Opening time:
Duration: 2021.04.12 -- 2021.06.30
Location:

Exhibition Preface

Finding Vivian Maier
The exhibition A Hidden Genius: Finding Vivian Maier, presented for the first time in China at the Today Art Museum, brings together 83 photographs and focuses exclusively on the theme of self-representation and self-portraiture.
This theme is probably the most fascinating, rich, and complex in the work of Vivian Maier. Her photographic language covers an extremely broad spectrum and her visual vocabulary ranges from the most elementary form of self-representation, which is the silhouette, to the physiognomic self-portrait in which we can recognize her face. The exhibition at the Today Art Museum takes up this range of forms and explores the different aspects of Vivian Maier's personality as well as the main categories of forms used to express this constant search for identity. If these images give Maier a claim to her presence, it is probably because she is invisible like so many others who share the same social condition. In the sixties, in the United States, the American Dream was in full swing. It is at its culmination in the American society in full economic, social, and political ascent.  America is the place of all possibilities, but not for those who are the downside of society: the workers, the forgotten, the marginalized who have no place in the American Dream. When Vivian Maier photographs herself, leaving only a barely perceptible clue in the image, or occupying the whole of it, she is merely stating an act of resistance to her condition. In the same way, the portraits she makes in the streets of New York or Chicago become in this sense variations of her own self-portraits. She only photographs people who look like her because they belong to this invisible fringe of society.

════════════════

# Problem set
**A.** Set down, word for word, the part of the exhibition preface that begins at the words "Exhibition Preface" and stops after "self-representation and self-portraiture.".
**B.** Do these statements agree with the exhibition preface? Answer yes or no for each, quoting the words that decide it.
(i) The exhibition brings together 83 photographs.
(ii) The exhibition covers many different themes from Maier's work.
(iii) The exhibition is being shown in China for the first time, at the Today Art Museum.
**C.** Carry the exhibition preface on from its last sentence.
The listing has nothing to do with this work.

Camera calibration records
════════════════

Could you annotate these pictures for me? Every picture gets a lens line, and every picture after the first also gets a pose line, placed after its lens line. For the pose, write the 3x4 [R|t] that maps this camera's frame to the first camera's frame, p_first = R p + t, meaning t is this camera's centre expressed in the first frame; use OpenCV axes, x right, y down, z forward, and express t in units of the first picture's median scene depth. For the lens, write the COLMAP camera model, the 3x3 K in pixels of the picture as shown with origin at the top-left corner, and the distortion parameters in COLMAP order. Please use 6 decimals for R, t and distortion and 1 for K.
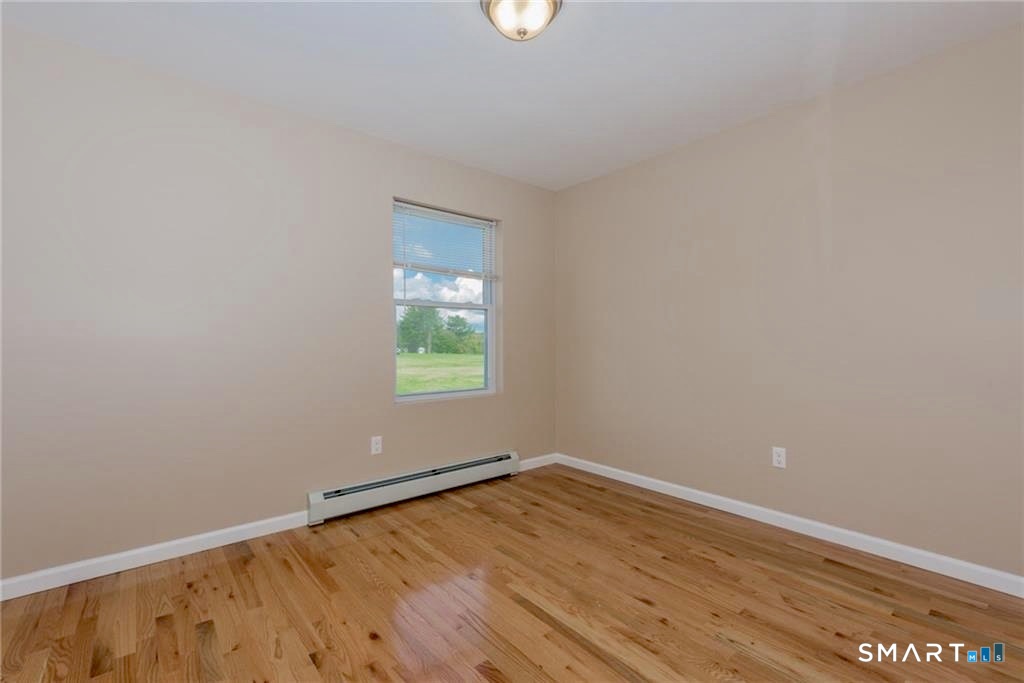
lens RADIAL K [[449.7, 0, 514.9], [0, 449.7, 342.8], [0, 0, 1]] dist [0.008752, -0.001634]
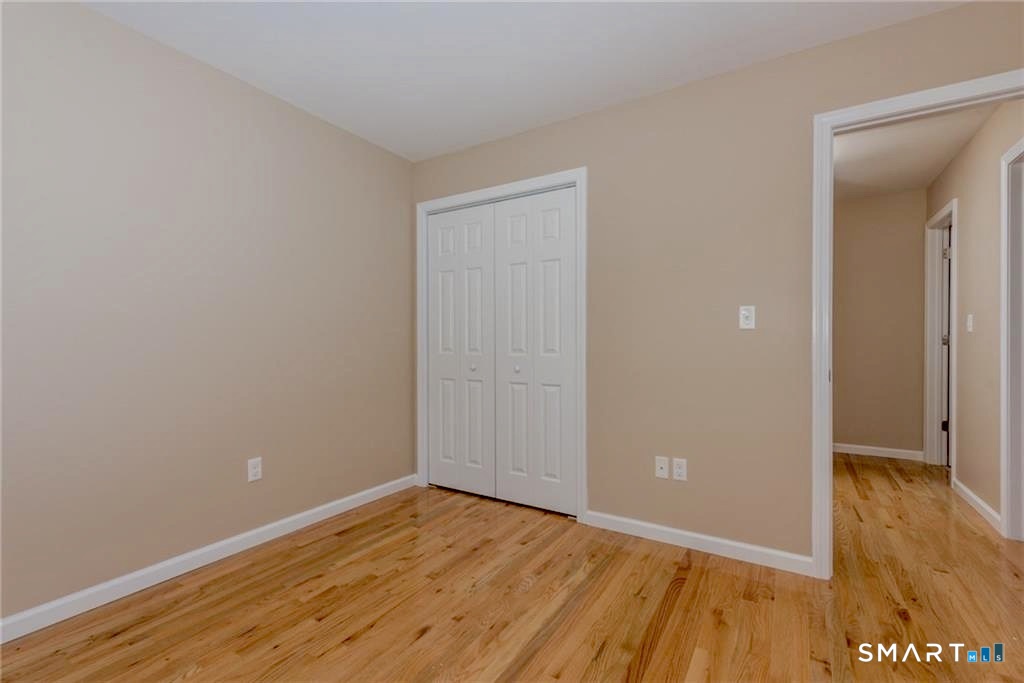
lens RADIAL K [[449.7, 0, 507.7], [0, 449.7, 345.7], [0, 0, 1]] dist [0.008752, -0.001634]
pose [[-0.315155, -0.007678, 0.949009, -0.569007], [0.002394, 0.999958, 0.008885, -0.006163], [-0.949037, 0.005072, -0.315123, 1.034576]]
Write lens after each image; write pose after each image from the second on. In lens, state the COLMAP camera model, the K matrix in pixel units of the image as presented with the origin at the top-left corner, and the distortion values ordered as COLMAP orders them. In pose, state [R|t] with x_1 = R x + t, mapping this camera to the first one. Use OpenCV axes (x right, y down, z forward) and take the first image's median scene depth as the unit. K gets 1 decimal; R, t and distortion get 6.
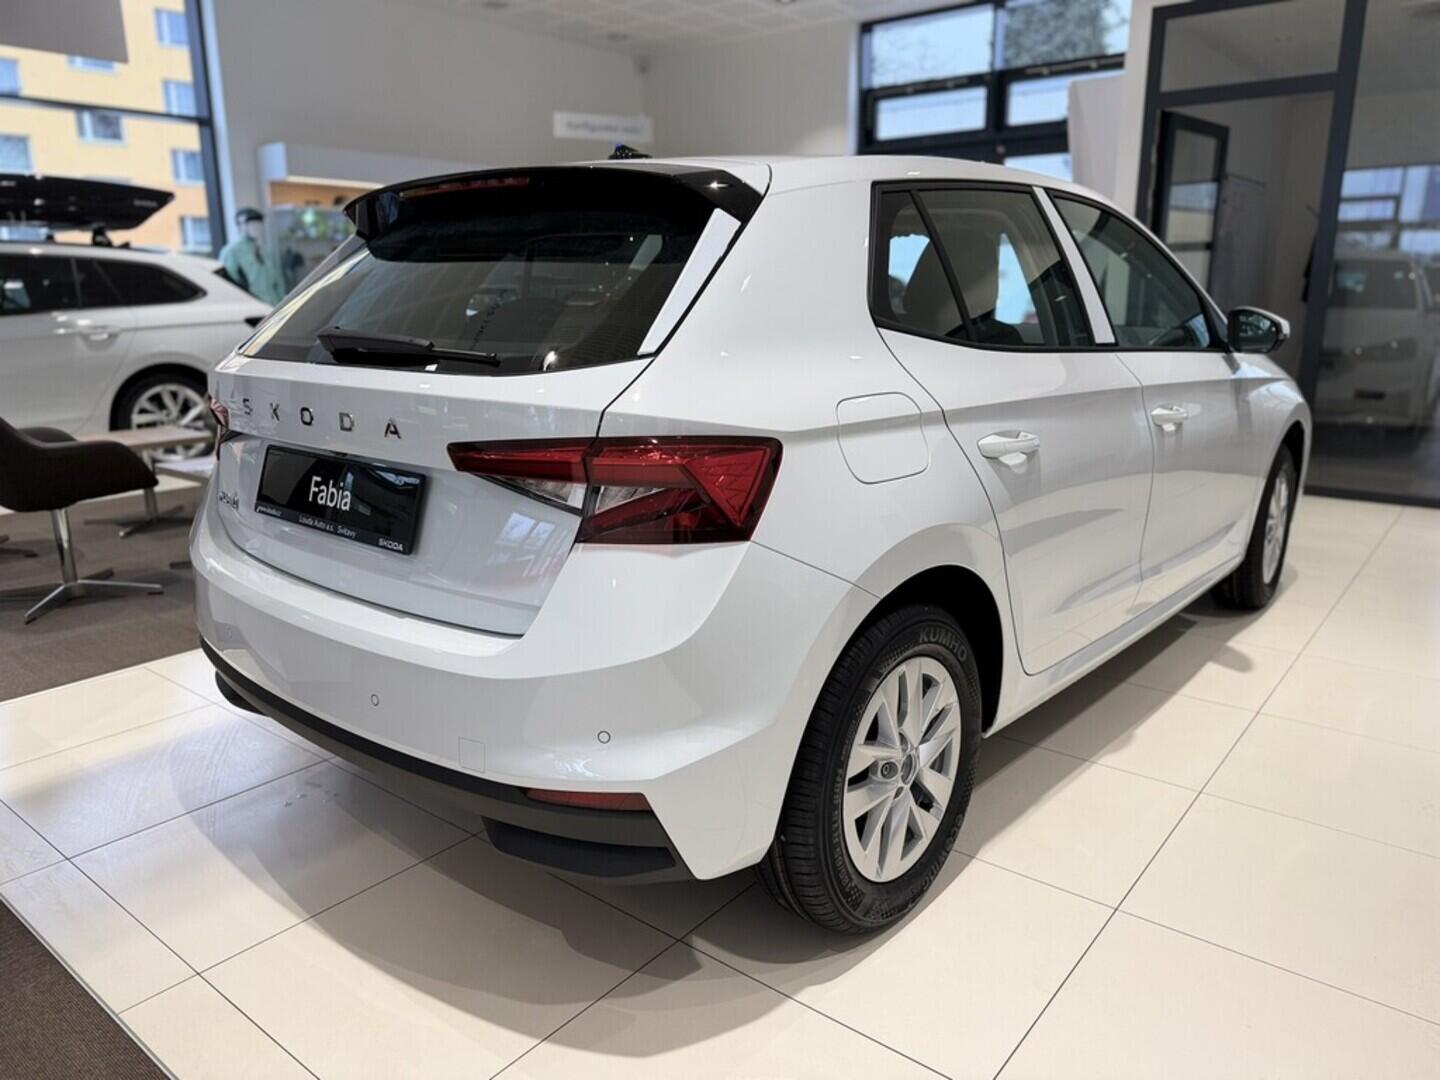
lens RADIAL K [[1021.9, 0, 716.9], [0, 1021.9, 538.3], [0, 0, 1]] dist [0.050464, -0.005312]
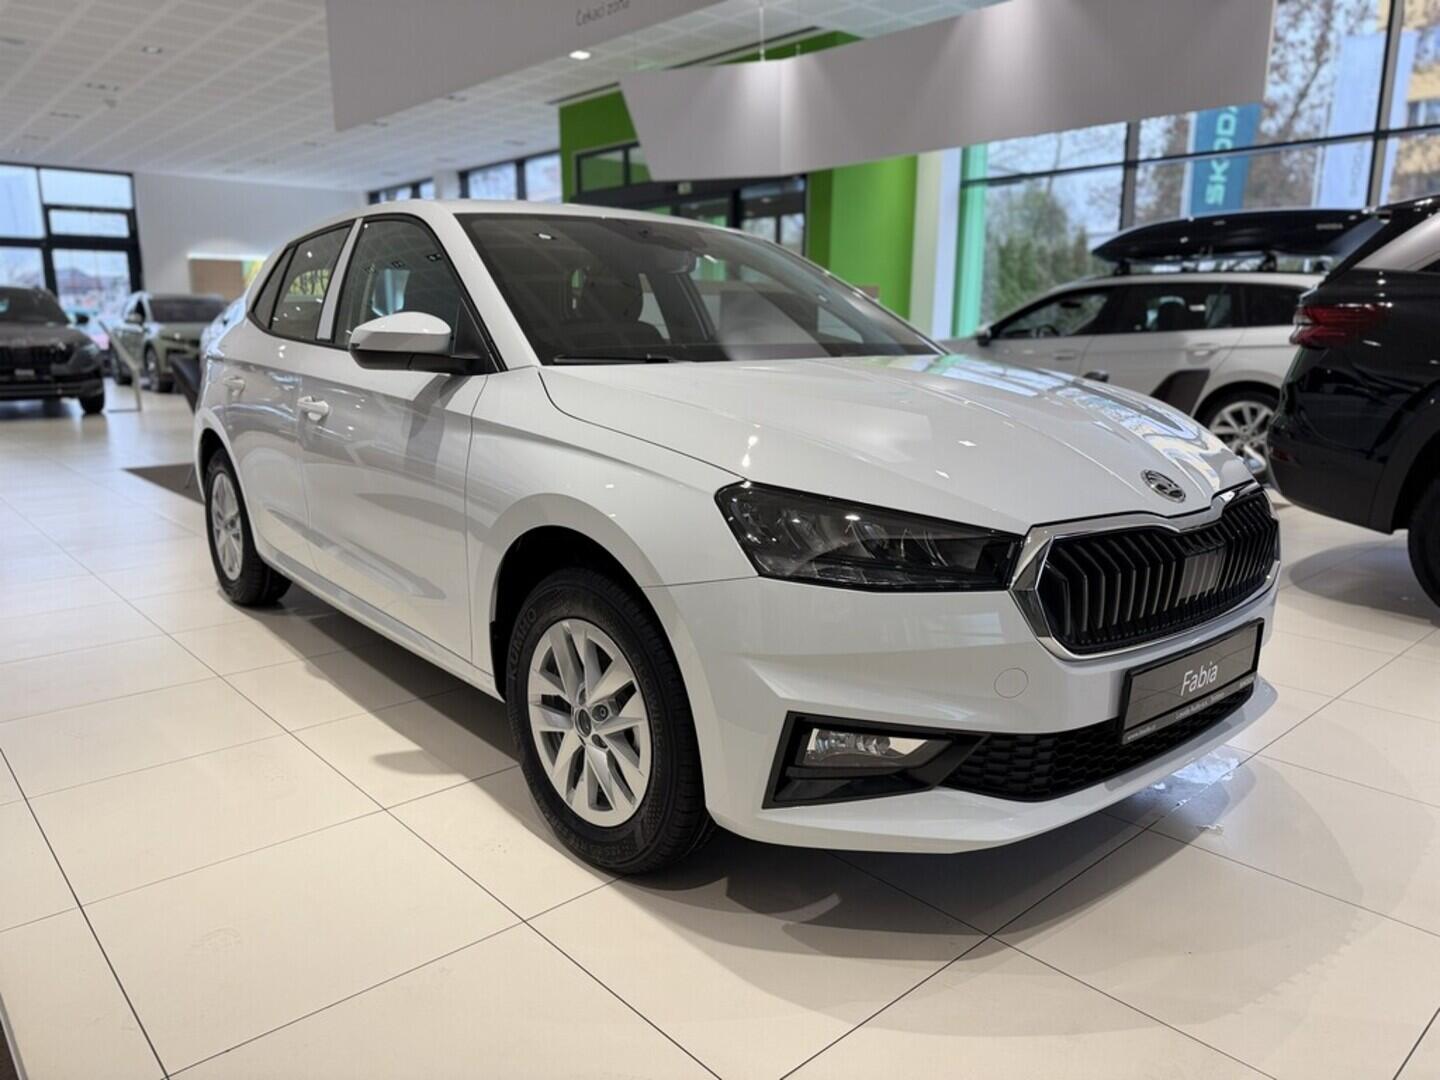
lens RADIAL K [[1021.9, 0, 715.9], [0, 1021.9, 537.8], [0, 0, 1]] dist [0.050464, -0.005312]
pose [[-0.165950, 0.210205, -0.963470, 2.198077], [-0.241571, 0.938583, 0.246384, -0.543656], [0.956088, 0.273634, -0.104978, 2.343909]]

════════════════

# Answers per task
**A.**
Exhibition Preface

Finding Vivian Maier
The exhibition A Hidden Genius: Finding Vivian Maier, presented for the first time in China at the Today Art Museum, brings together 83 photographs and focuses exclusively on the theme of self-representation and self-portraiture.

**B.**
(i) Yes: "brings together 83 photographs"
(ii) No: "focuses exclusively on the theme of self-representation and self-portraiture"
(iii) Yes: "presented for the first time in China at the Today Art Museum"

**C.**
This exhibition shows the great textual diversity of Vivian Maier's language, which makes her singularity and contributes to making her mystery even more impenetrable. Her work is not only part of the history of photography, appearing alongside great icons such as Robert Frank, Henri Cartier Bresson or Robert Doisneau, but Vivian Maier is also considered to be the pioneer of what will become a great international viral phenomenon, which will be taken over by social networks and generated by the greatest crisis of identity: the selfies.
Anne Morin

Director’s Foreword
When Vivian Maier was first discovered, her photographic work inspired curiosity from the public, and sparked the reconstruction of her story from pieces. Those who are drawn by her story stay for the imagery, in awe of her misfortunes in life, and intrigued by the mystery of the maverick. The captivating narrative of this masterful street photographer surfaced in 2007. From 1950s to 1990s, she made over 100,000 negatives. Vivian Maier passed away in 2009 at the age of 83. Brought away with her were countless unanswered and fascinating questions.
The photography exhibition “A Hidden Genius: Finding Vivian Maier” presented at Today Art Museum, with 83 meticulously curated images, unveils this figure who documented life of the unprivileged, searched for the Self in shadows, and contemplated in mirrors. She acknowledged the values of individuals, showed solicitude toward the bottom of society and outsiders, passionate for politics and news, and consistently documented the common people of her times.
These works, depicting her image, are traces that lead to who she was as well. Furthermore, the mirrors in the self-portraits cast light on greater narratives of the rapidly developing American post-World War II metropolis, and masses who would have not been seen on film. Reflections on flat mirrors and irregular surfaces are reenactments of her personal exploration, filled with vitality and thoughts.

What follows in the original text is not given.